__TASK__:
Pull out every line of the rows below that contains the string "makeId", and copy each one in full.

__Stored data__:
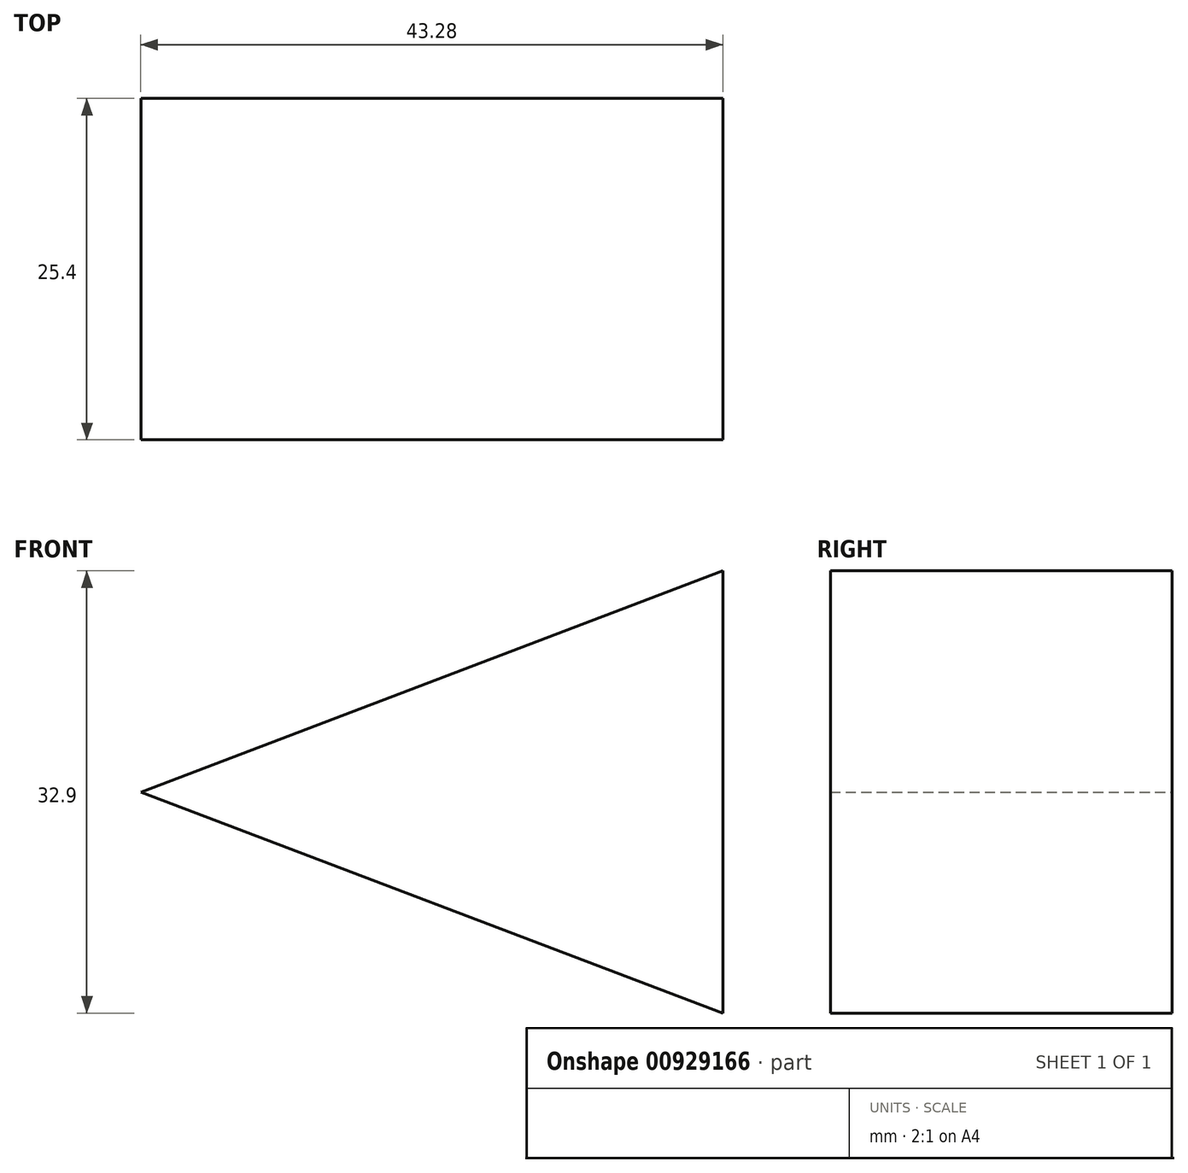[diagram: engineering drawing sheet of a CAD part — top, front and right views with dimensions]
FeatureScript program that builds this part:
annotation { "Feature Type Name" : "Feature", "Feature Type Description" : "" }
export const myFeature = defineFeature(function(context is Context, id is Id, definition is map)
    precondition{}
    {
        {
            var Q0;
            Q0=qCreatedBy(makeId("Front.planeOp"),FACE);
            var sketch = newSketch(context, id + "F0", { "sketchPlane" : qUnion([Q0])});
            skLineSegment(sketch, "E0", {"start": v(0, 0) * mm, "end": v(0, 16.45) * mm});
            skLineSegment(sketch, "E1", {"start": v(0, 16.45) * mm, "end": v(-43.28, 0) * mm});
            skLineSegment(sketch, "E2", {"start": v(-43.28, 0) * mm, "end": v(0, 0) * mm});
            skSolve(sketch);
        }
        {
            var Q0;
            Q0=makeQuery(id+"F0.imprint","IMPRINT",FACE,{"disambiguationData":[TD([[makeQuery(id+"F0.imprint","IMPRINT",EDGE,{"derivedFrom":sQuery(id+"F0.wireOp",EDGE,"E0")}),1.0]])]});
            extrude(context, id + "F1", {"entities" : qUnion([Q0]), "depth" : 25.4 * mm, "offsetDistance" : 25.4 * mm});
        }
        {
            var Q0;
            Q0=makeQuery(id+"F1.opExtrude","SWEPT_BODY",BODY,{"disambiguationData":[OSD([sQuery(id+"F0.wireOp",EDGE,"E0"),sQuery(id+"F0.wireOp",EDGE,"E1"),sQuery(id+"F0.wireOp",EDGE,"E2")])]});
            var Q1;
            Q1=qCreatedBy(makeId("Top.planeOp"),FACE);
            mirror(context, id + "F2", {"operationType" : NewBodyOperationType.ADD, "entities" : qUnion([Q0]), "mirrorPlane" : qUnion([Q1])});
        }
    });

__FINISHED ANSWER__:
            Q0=qCreatedBy(makeId("Front.planeOp"),FACE);
            Q1=qCreatedBy(makeId("Top.planeOp"),FACE);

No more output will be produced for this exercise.